Forty years ago, the computer languages BASIC, FORTRAN and Algol were in the ascendancy, packet switching to enable reliable networks was a year old and Moore's law had yet to prove computers doubled in power every year.

Back then in 1966, it was the dawn of professional computer programming, and the image of the bearded, t-shirt wearing hippie with a predilection for staring at green screens was just forming in the collective consciousness.

Where are these pioneers of programming today? Surely they should stalk the IT departments of a million enterprises dazzling with their collected wisdom and experience.

But, corporations have no such luck. Retirement parties are rarer than a system in Algol, and silver-haired staff are conspicuous by their absence.

"In the last fifteen years I've been to just one retirement do, but a multitude of redundancy commiseration drinks for the over fifties," says Kurt Ramman, a contract business analyst with 20 years of professional experience.

He wonders if there is a conspiracy on hiring and retaining ageing contractors.

"Rather than keeping the hairy, rotund old geeks of yesteryear the big companies are shedding them in order to fit the image of sharp dressed consultancies," he says.

It is a theme continued by Ben Straw, a long-time contract architect, "All the 'newbies' go straight to consultancy college, then turn up trying to tell companies what to do, with the benefit of their vast experience, and consultancy programming," he says, sarcastically of newcomers' input.

Simon Pettit, national sales manager at recruitment agent Computer People, thinks he knows where the aged contractors go: "Contractors tend to move around, they just finish a contract and that's it. They've generally enjoyed better rates of pay and been gainfully employed; financial pressures are less. It's amazing how many get out of it to 'build a boat' or something."

He agrees that there aren't many 60-year-old contractors. They tend to drop away in the late forties and early fifties, he says.

But if a majority of contractors get out before retirement age, one still has to ask if it's because they are no longer offered the positions.

Computacenter, a provider of infrastructure services, uses many IT contractors. Michelle Cubberly, the firm's contracted resource group manager, told CUK, "Age does not come into the equation when deciding whether to use a contractor. If they have the correct skills and experience, we'll employ them."

Cubberley's pledge mirrors Pettit's general experience at Computer People, but he concedes some clients attempt to 'match' personnel with their company culture and that can include age selection when teams are made up of bright young sparks. "This is increasingly dangerous," he says, alluding to new legislation outlawing direct and indirect age discrimination.

The Employment Equality (Age) Regulations 2006 comes into force on the 1st October and is one front in the Government's war against the advancing years of the workforce.

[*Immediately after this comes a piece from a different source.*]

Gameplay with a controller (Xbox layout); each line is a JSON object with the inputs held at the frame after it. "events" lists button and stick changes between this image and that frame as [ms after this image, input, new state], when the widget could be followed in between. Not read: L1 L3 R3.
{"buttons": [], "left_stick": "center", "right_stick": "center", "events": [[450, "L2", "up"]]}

Companies may still mould their intake by age, explains Robyn McIlroy at law firm Pinsent Masons, "subject to a justification defence." They must come up with a good argument to show actions were a "proportionate means of achieving a legitimate aim," she says.

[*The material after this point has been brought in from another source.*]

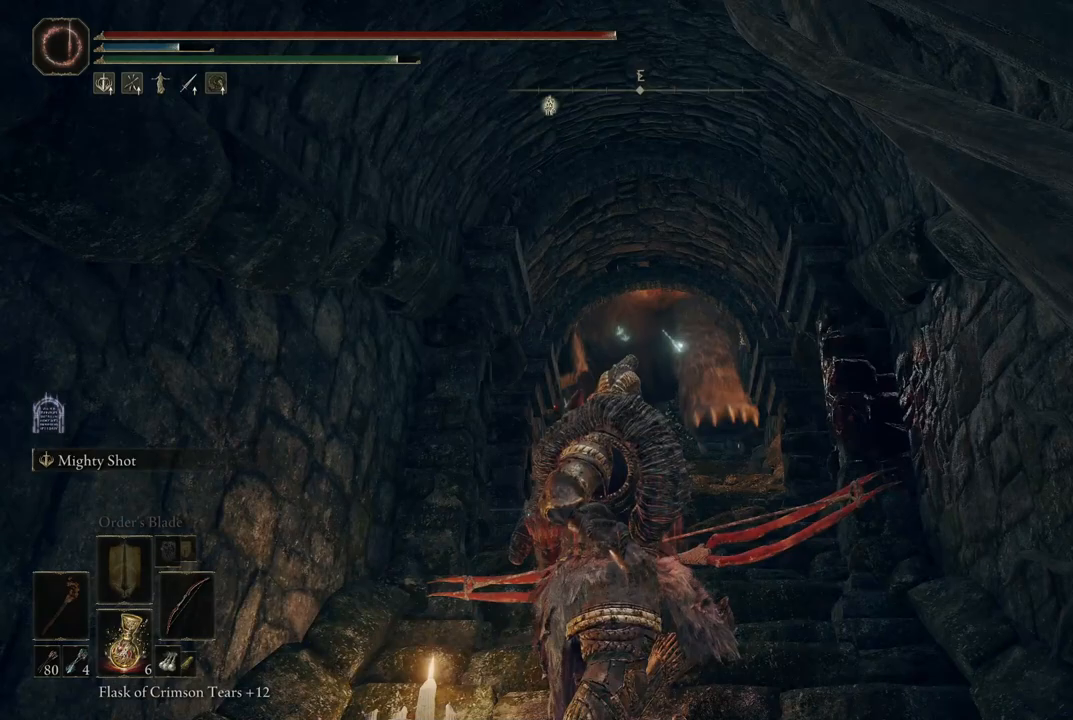
{"buttons": ["R2"], "left_stick": "center", "right_stick": "center", "events": [[183, "R2", "down"]]}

The legislation is intended to cover employees, workers under contract and agency workers. And though Muscat V Cable & Wireless has muddied the waters between contracting via a personal services company and employment, McIlroy believes a substitution clause – such as one frequently used to help avoid IR35 – will invalidate the new legislation.

She expects the legislation to have significant impact in the IT industry, which is well-known for its youthfulness.

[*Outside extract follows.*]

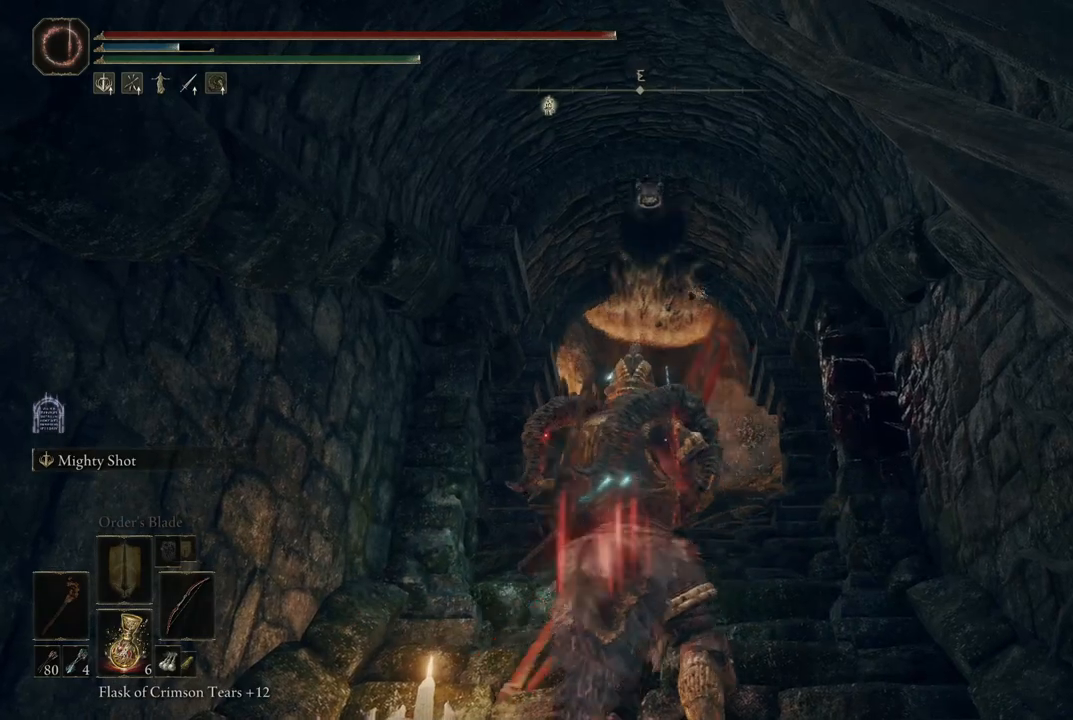
{"buttons": ["R2"], "left_stick": "center", "right_stick": "center", "events": []}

But Jane Marple, contract test manager, believes the contract market is less ageist than its permie counterpart: "One contractor I worked with actually retired from a well-known telecoms company at the age of 60 but was commanding a reasonable rate as a contractor," she says.

"I have attended many end-of-contract booze ups," she adds. "I guess that's the way contractors go – they don't retire, their contract terminates."

"Termination" seems to be fitting for the bearded digital revolutionaries now reaching sixty. Who'd want to go out with a fizz? Far better, a full process failure!